Top of Data to examine

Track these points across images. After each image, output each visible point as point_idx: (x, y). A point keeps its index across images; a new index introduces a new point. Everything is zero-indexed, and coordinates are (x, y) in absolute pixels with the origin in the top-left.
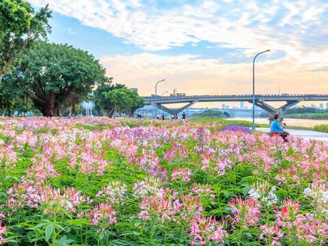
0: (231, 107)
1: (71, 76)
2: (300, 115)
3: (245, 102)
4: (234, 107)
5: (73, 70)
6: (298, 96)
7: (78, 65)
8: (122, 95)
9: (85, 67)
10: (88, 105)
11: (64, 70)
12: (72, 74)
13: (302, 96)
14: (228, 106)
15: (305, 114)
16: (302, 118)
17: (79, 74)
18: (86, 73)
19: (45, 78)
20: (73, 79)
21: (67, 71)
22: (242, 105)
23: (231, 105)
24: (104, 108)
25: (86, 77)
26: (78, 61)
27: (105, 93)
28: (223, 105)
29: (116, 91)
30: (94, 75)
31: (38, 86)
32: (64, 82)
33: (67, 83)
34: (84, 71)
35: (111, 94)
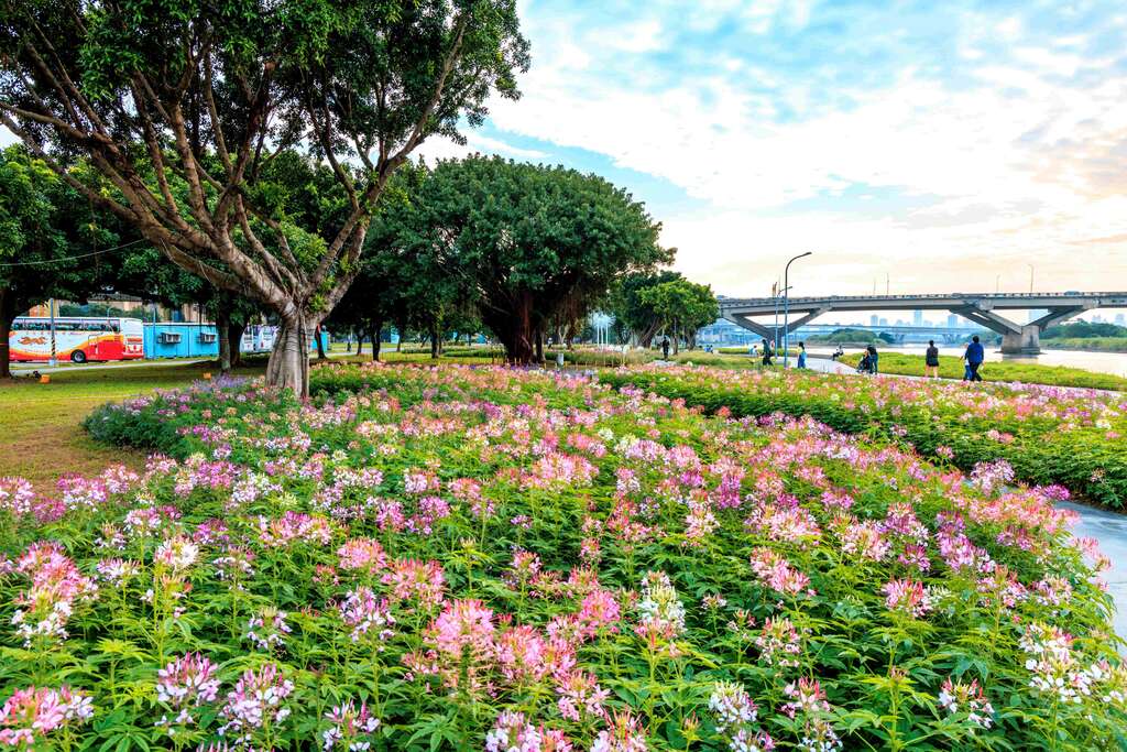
0: (892, 323)
1: (573, 246)
2: (1079, 341)
3: (924, 312)
4: (900, 321)
5: (580, 228)
6: (1083, 297)
7: (592, 215)
8: (681, 295)
9: (610, 219)
10: (601, 320)
11: (556, 230)
12: (577, 240)
13: (1092, 297)
14: (885, 321)
15: (1092, 340)
16: (1084, 348)
17: (594, 239)
18: (613, 236)
19: (510, 252)
20: (578, 255)
21: (565, 230)
22: (917, 318)
23: (892, 318)
24: (634, 326)
25: (613, 248)
26: (592, 205)
27: (643, 293)
28: (874, 318)
29: (667, 286)
30: (632, 241)
31: (492, 274)
32: (556, 260)
33: (562, 263)
34: (607, 230)
35: (655, 295)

Bottom of Data to examine

Rewrite the items above with "top-left" replaced by "upper-left" and everything else unchanged. Leave the pictures out of your answer.

Track these points across images. After each image, output each visible point as point_idx: (x, y). A point keeps its index across images; a new index introduces a new point. Everything is zero-indexed, and coordinates are (x, y) in absolute pixels with the origin in the upper-left.
0: (231, 107)
1: (71, 76)
2: (300, 115)
3: (245, 102)
4: (234, 107)
5: (73, 70)
6: (298, 96)
7: (78, 65)
8: (122, 95)
9: (85, 67)
10: (88, 105)
11: (64, 70)
12: (72, 74)
13: (302, 96)
14: (228, 106)
15: (305, 114)
16: (302, 118)
17: (79, 74)
18: (86, 73)
19: (45, 78)
20: (73, 79)
21: (67, 71)
22: (242, 105)
23: (231, 105)
24: (104, 108)
25: (86, 77)
26: (78, 61)
27: (105, 93)
28: (223, 105)
29: (116, 91)
30: (94, 75)
31: (38, 86)
32: (64, 82)
33: (67, 83)
34: (84, 71)
35: (111, 94)
0: (892, 323)
1: (573, 246)
2: (1079, 341)
3: (924, 312)
4: (900, 321)
5: (580, 228)
6: (1083, 297)
7: (592, 215)
8: (681, 295)
9: (610, 219)
10: (601, 320)
11: (556, 230)
12: (577, 240)
13: (1092, 297)
14: (885, 321)
15: (1092, 340)
16: (1084, 348)
17: (594, 239)
18: (613, 236)
19: (510, 252)
20: (578, 255)
21: (565, 230)
22: (917, 318)
23: (892, 318)
24: (634, 326)
25: (613, 248)
26: (592, 205)
27: (643, 293)
28: (874, 318)
29: (667, 286)
30: (632, 241)
31: (492, 274)
32: (556, 260)
33: (562, 263)
34: (607, 230)
35: (655, 295)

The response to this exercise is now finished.